When visiting the schools, I enjoy having the children ask me questions.   It shows me what is on their minds.   Sometimes it is surprising.  

As once when a student asked me, “What saints do you say goodnight to before going to bed?”   I had never given it a second thought, but I do have a small group of saints—and one angel—selected for various reasons, to whom I say “goodnight” and ask their prayers—St. Thomas Aquinas, St. John of the Cross, St. Teresa of Avila, and St. Michael the Archangel.   The student seemed quite pleased to hear it.   She had her saints and angels too, which included St. Michael.   She and the bishop shared something in common.   For that matter, all of us share something in common.  

Here we are celebrating All Saints.  What is it all about?   Cynics and many looking at the Catholic Church from outside will say, “Look at those Catholics.   They worship the saints like gods and goddesses of the pagan world.”    I am amused when I hear this.   I no more worship saints than I do my parents whose photograph I keep in my office near the other photographs of deceased loved ones.  

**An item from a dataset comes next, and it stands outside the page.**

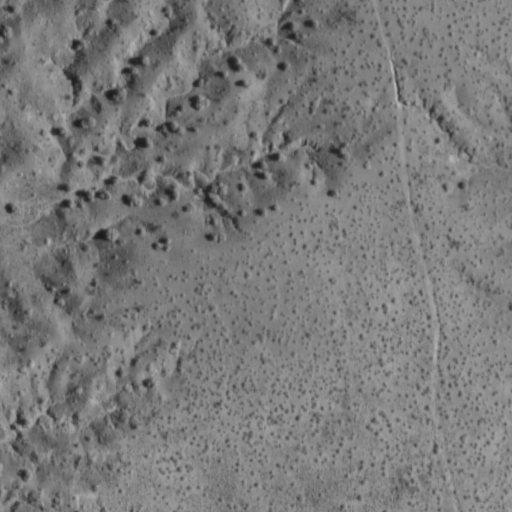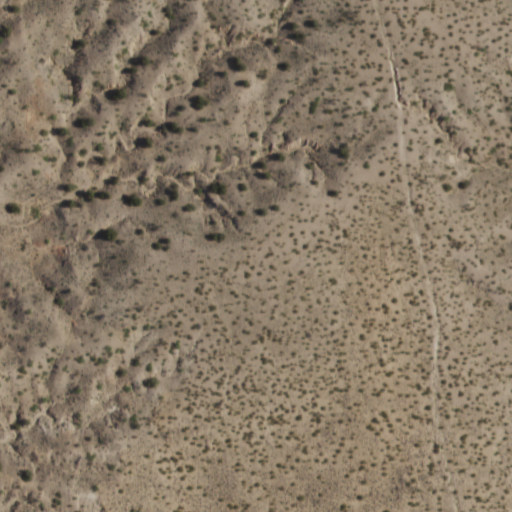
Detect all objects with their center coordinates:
road: (361, 250)
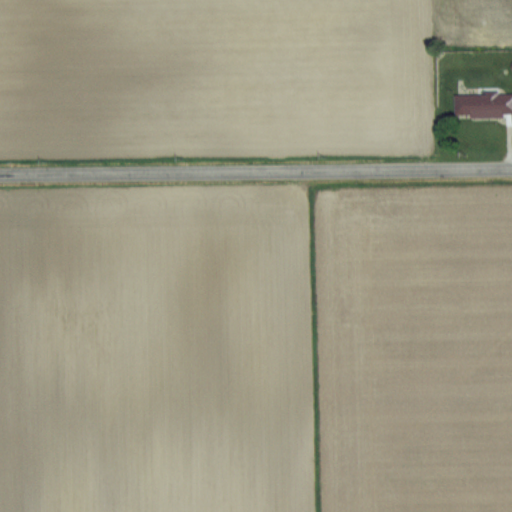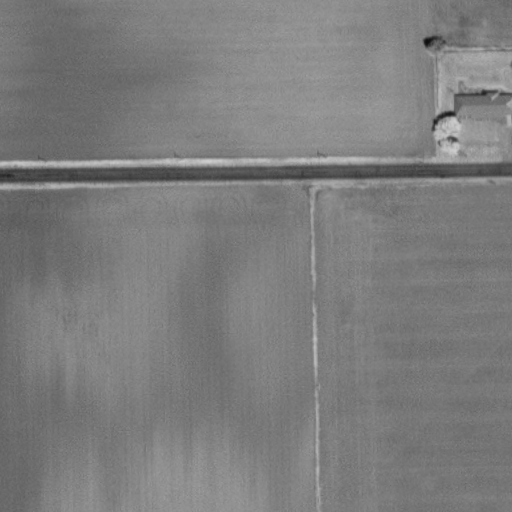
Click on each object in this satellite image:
building: (483, 102)
road: (256, 172)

The questions must be asked, are they alive or not?   Are the deceased, especially the holy ones, still a part of our lives?  Jesus answered that question to my satisfaction in the Gospel of St. Luke.   When asked about the resurrection of the dead, Jesus responded, “[H]e is not God of the dead, but of the living, for to him all are alive” (Luke 20:38).   Saints are alive.  There is eternal life.   There is also judgment, reward and punishment.  To deny this is to deny what Jesus taught.   Read the Gospels.   But let us return to the saints who live on.

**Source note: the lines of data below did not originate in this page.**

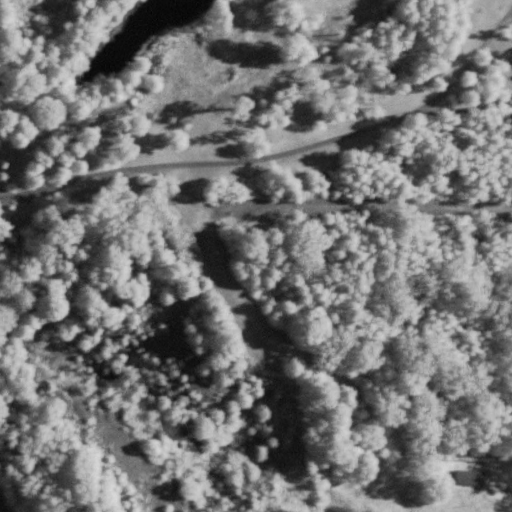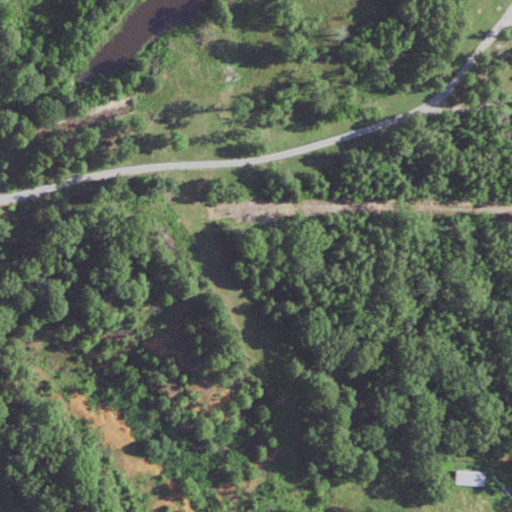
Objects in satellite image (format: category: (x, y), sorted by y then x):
building: (469, 482)
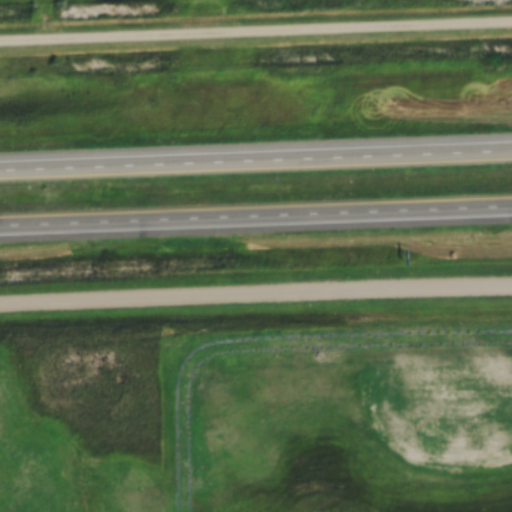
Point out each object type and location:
road: (256, 33)
road: (255, 162)
road: (256, 219)
road: (255, 295)
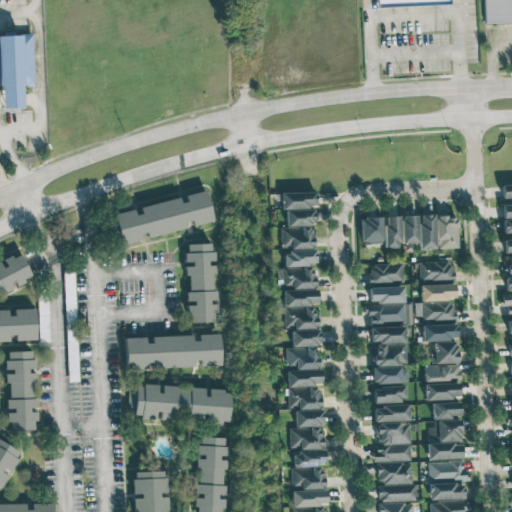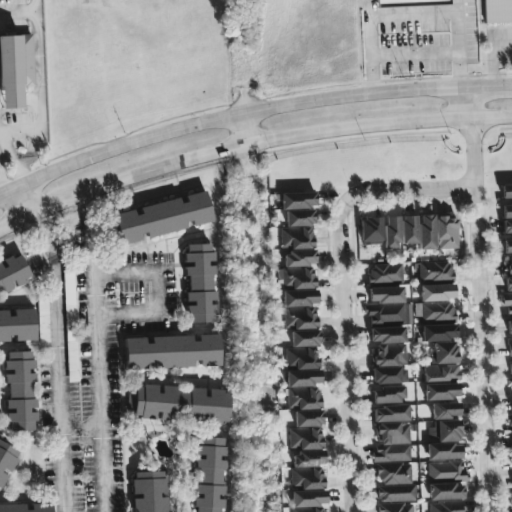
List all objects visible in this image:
building: (407, 2)
building: (409, 3)
building: (497, 10)
building: (496, 11)
road: (18, 13)
road: (373, 14)
road: (31, 28)
road: (459, 44)
road: (491, 56)
road: (415, 58)
building: (14, 68)
building: (15, 68)
road: (467, 106)
road: (249, 113)
road: (244, 132)
road: (249, 147)
road: (8, 188)
road: (406, 190)
road: (80, 204)
road: (25, 205)
building: (162, 217)
building: (408, 229)
building: (370, 230)
building: (425, 231)
building: (391, 232)
building: (446, 232)
road: (42, 238)
building: (297, 240)
building: (507, 244)
building: (434, 270)
building: (12, 272)
building: (384, 273)
building: (199, 283)
road: (156, 291)
building: (436, 292)
building: (387, 306)
building: (298, 309)
building: (432, 310)
road: (479, 317)
building: (42, 320)
building: (16, 324)
building: (509, 325)
building: (70, 326)
building: (438, 332)
building: (510, 344)
building: (387, 345)
building: (302, 349)
building: (171, 351)
building: (443, 352)
road: (342, 353)
road: (97, 360)
building: (440, 372)
building: (388, 374)
road: (61, 385)
building: (302, 388)
building: (19, 390)
building: (440, 391)
building: (388, 394)
building: (178, 402)
building: (444, 410)
building: (390, 413)
building: (305, 430)
building: (444, 440)
building: (391, 442)
building: (511, 443)
building: (6, 458)
building: (306, 469)
building: (208, 474)
building: (445, 479)
building: (148, 491)
building: (396, 493)
building: (307, 500)
building: (510, 503)
building: (445, 506)
building: (25, 507)
building: (395, 507)
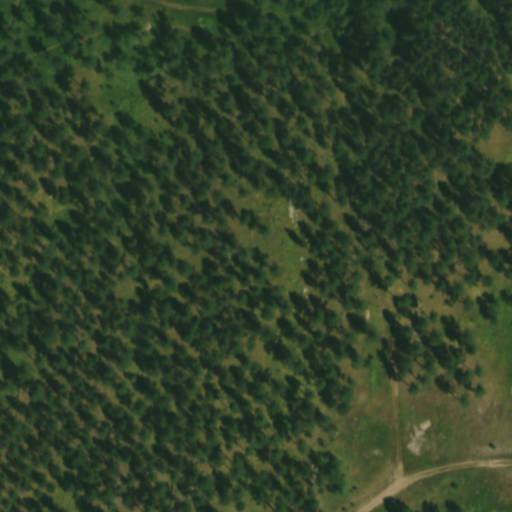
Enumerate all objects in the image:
road: (432, 468)
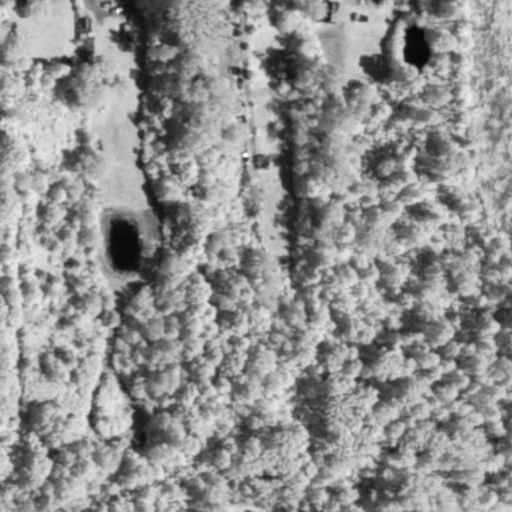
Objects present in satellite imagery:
building: (83, 29)
building: (281, 64)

Our first reading describes a heavenly liturgy.   St. John describes seeing an angel coming up from the East, “holding the seal of the living God” (Revelation 7:2).    It is like being in church.   We face East to see “a great multitude” standing “before the throne and before the Lamb, wearing white robes and holding palm branches” (Revelation 7:9).   Isn’t this why we have statues of saints in our Catholic churches?  It certainly is one reason.   We want to have a glimpse of the heavenly worship, the saints gathered around us, in our altars, above our heads, mounted on our walls.   They prostrate “themselves before the throne, [worship] God, and exclaim, ‘Amen.  Blessing and glory, wisdom and thanksgiving, honor, power, and might be to our God forever and ever. Amen” (Revelation 7:11-12).   It sounds like what we say or sing at every Mass we celebrate.   That’s because it is.

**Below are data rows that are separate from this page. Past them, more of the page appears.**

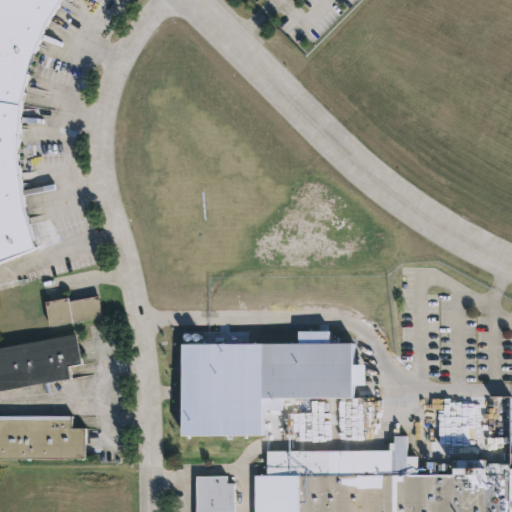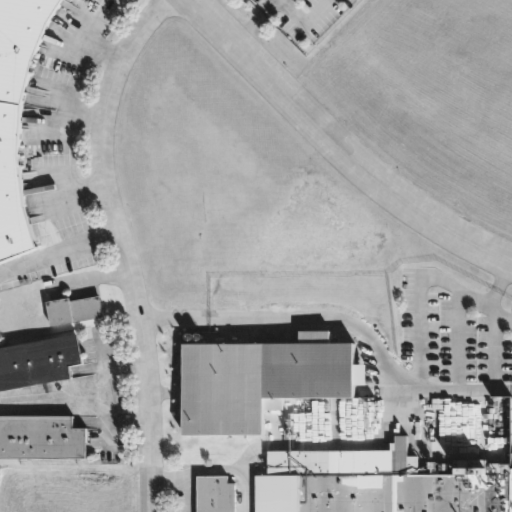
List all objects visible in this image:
road: (253, 21)
road: (305, 21)
road: (113, 56)
road: (72, 104)
building: (16, 113)
building: (16, 114)
road: (90, 119)
road: (339, 144)
road: (127, 245)
road: (61, 250)
road: (418, 295)
road: (491, 296)
building: (73, 310)
building: (74, 312)
road: (340, 319)
road: (457, 338)
road: (495, 350)
building: (38, 360)
building: (38, 361)
road: (109, 367)
building: (315, 374)
building: (260, 380)
road: (84, 395)
building: (42, 436)
building: (41, 437)
building: (511, 457)
building: (405, 465)
road: (225, 468)
road: (183, 480)
building: (378, 483)
building: (214, 493)
building: (214, 494)
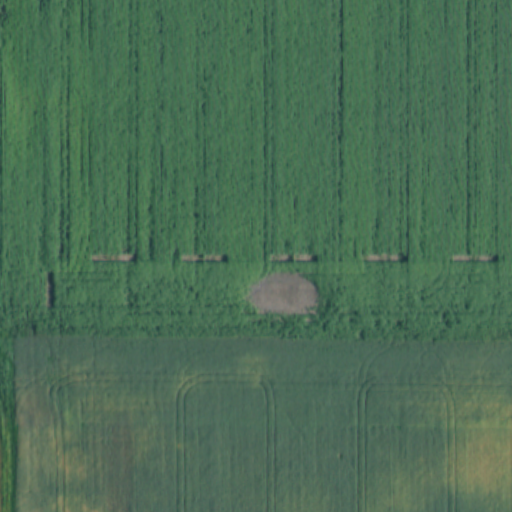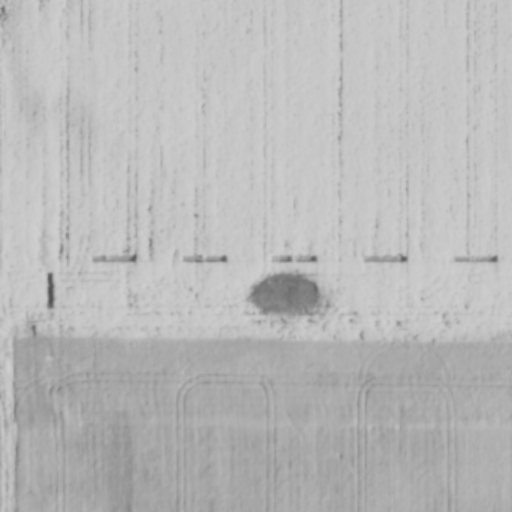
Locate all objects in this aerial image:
road: (1, 460)
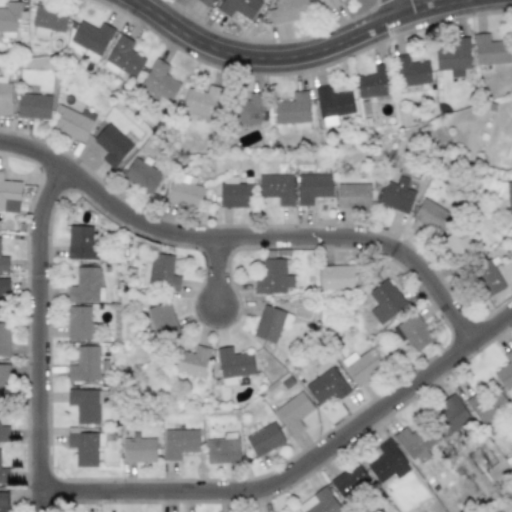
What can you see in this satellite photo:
building: (204, 2)
building: (205, 2)
building: (329, 3)
building: (329, 3)
building: (239, 7)
road: (398, 7)
building: (240, 8)
building: (289, 10)
building: (289, 11)
building: (10, 19)
building: (48, 21)
building: (92, 37)
building: (490, 50)
building: (490, 50)
road: (289, 55)
building: (454, 57)
building: (454, 57)
building: (123, 58)
building: (410, 71)
building: (411, 72)
building: (158, 82)
building: (159, 82)
building: (375, 82)
building: (375, 82)
building: (5, 98)
building: (202, 100)
building: (203, 101)
building: (331, 104)
building: (332, 105)
building: (33, 106)
building: (248, 109)
building: (249, 110)
building: (293, 111)
building: (294, 111)
building: (73, 122)
building: (112, 145)
building: (509, 150)
building: (509, 152)
building: (142, 175)
building: (142, 176)
building: (276, 187)
building: (312, 187)
building: (277, 188)
building: (313, 188)
building: (184, 193)
building: (185, 193)
building: (395, 193)
building: (395, 194)
building: (9, 195)
building: (353, 195)
building: (353, 195)
building: (509, 196)
building: (509, 197)
building: (431, 215)
building: (431, 216)
road: (248, 236)
building: (81, 243)
building: (457, 245)
building: (457, 245)
building: (4, 263)
road: (222, 270)
building: (160, 272)
building: (160, 273)
building: (273, 277)
building: (273, 277)
building: (336, 277)
building: (336, 277)
building: (488, 278)
building: (488, 279)
building: (3, 286)
building: (86, 286)
building: (384, 301)
building: (385, 302)
building: (162, 320)
building: (163, 320)
building: (80, 323)
building: (270, 323)
building: (271, 323)
building: (414, 332)
building: (415, 332)
road: (44, 336)
building: (4, 339)
building: (191, 362)
building: (191, 362)
building: (85, 364)
building: (233, 364)
building: (234, 365)
building: (361, 365)
building: (362, 366)
building: (505, 371)
building: (505, 372)
building: (4, 380)
building: (326, 385)
building: (327, 386)
building: (86, 404)
building: (475, 404)
building: (475, 404)
building: (293, 412)
building: (293, 412)
building: (453, 416)
building: (453, 416)
building: (4, 433)
building: (263, 439)
building: (264, 439)
building: (180, 443)
building: (181, 444)
building: (412, 445)
building: (412, 445)
building: (85, 447)
building: (222, 449)
building: (223, 449)
building: (139, 450)
building: (387, 462)
building: (388, 463)
road: (300, 469)
building: (4, 475)
building: (349, 480)
building: (349, 481)
park: (489, 494)
building: (3, 501)
building: (319, 502)
building: (319, 503)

The earthly liturgy of the Catholic Church is a foretaste of the heavenly liturgy as it will be but also as it is now.    We participate in it with the saints and angels.   We are all in it together, you and I.  The liturgy does not belong to you any more than it belongs to me.   As a matter of fact, no one owns the Divine Liturgy.   It belongs to the Church and is a gift to us from God.  Liturgy is what the saints do in heaven, and we have the privilege of being gifted with a glimpse of it here on earth, a place where time does not exist, where one is wrapped up in the love of God, where there should be no thought of anything else.

“What saints do you say goodnight to before going to bed?” That question is not just the expression of a curious and innocent child.    It is a reminder of the heavenly Jerusalem to which we are invited.